You don’t have to have cheated on someone to have led them on, but by making promises, big promises that you're not sure you can or even want to keep, that's leading them on. It's making them believe that they are (or were) important to you. That they were significant enough in your life that you wanted to share your dreams with them and envision a future with them.
 

“I love you” isn’t the only big phrase out there. Every word you say leaves an imprint, whether in someone's heart or mind. The things you say leave a mark on the people with whom you interact with every day. You have to be impeccable with your word.
 

It's very hurtful knowing that someone can say that they love you one day and then stop loving you the next, even more so when that person says that they've always been one to fight for a relationship, but gave up the minute their relationship with you hit a hurdle. That despite all the things they said: “You’re the best,” “I’ve never felt this way about anyone else,” “I want something real with you,” “I want you forever," they still decided that their relationship with you wasn't worth fighting for.

I wonder if you've ever thought about how your words have made me feel? Because they've made me feel insignificant and even more forgettable.
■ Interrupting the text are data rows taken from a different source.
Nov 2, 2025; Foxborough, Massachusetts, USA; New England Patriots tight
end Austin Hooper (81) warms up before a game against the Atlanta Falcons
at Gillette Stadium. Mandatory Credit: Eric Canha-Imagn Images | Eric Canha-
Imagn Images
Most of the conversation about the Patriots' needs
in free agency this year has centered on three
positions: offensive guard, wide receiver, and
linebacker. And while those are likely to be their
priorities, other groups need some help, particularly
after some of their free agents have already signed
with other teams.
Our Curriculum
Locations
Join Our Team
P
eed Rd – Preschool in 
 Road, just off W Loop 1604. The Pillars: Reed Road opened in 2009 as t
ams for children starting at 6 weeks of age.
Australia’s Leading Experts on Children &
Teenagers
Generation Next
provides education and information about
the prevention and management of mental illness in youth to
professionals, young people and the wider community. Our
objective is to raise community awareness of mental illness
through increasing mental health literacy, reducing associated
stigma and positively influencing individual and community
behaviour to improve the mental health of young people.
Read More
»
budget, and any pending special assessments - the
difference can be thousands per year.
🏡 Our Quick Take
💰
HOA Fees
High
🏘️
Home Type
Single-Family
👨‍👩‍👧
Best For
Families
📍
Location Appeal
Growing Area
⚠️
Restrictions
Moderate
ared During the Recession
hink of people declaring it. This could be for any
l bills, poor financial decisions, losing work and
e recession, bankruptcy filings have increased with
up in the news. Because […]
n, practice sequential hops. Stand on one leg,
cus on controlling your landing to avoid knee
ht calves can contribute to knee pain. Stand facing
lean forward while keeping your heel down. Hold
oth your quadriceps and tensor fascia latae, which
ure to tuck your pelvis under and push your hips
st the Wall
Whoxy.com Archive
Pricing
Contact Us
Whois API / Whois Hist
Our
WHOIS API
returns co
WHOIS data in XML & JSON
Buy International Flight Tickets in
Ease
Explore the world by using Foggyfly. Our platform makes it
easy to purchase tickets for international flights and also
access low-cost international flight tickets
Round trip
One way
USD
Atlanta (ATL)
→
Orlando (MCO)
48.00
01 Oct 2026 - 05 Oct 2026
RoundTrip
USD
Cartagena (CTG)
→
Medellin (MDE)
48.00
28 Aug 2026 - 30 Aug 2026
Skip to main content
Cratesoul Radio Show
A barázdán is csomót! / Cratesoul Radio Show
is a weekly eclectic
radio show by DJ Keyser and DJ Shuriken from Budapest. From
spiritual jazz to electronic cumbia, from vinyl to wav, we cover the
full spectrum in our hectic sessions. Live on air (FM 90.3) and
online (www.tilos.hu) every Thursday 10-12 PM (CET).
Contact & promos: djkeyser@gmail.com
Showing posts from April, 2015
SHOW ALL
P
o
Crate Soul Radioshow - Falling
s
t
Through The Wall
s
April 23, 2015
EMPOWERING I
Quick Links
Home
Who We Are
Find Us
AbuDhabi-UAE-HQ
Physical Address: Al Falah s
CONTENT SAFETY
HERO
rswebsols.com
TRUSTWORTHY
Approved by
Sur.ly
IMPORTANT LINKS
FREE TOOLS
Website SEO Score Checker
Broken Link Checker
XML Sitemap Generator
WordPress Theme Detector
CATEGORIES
I’m not one to ask for forever. Hell, I wouldn't even dream of asking for a lifetime, or even 50 years. All I'll ever ask for is the present. But when I ask for the present, I also ask for presence. I ask for the presence of your mind, body and spirit. I ask for the presence of your heart.
 

I’m well-aware that things change, people change and feelings change, but it still saddens me that I was led to believe that what we had was something special, something beyond the ordinary; that what we had was rare and should be cherished.
 

I won’t be playing the blame game and you shouldn’t feel guilty for your change of heart, but if what you felt was merely infatuation, I wish we had never taken things this far. Maybe you can turn the clock on your feelings, but for me, love is a choice and when I choose to love, I will always choose love. If love for you is just a feeling, then I hope you don't hurt anyone else in the future when your feelings change because they will, they always do - and would you choose love when you have to?